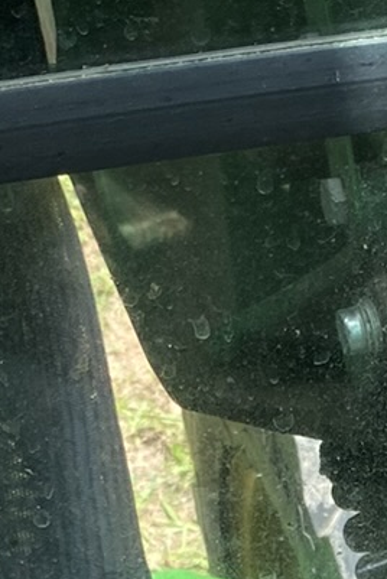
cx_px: 497
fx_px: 2221
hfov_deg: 9.8
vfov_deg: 14.1
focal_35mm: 138
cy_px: 814
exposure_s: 1/346
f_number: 1.8
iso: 32
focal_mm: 4.25
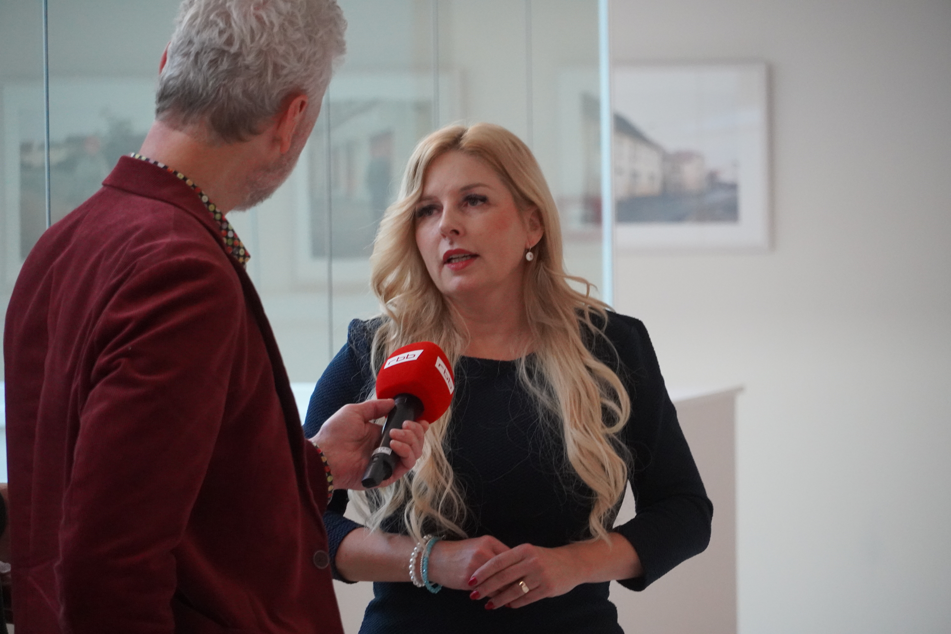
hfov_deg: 10.2
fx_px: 5349
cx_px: 476
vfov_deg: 6.8
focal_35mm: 202
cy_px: 317
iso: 4000
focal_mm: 135
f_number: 5.6
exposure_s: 1/250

**TO DO:** Exactly as written, print each entry, leaving all pictures out.

**TASK SOLUTION:**
cx_px: 497
fx_px: 2221
hfov_deg: 9.8
vfov_deg: 14.1
focal_35mm: 138
cy_px: 814
exposure_s: 1/346
f_number: 1.8
iso: 32
focal_mm: 4.25
hfov_deg: 10.2
fx_px: 5349
cx_px: 476
vfov_deg: 6.8
focal_35mm: 202
cy_px: 317
iso: 4000
focal_mm: 135
f_number: 5.6
exposure_s: 1/250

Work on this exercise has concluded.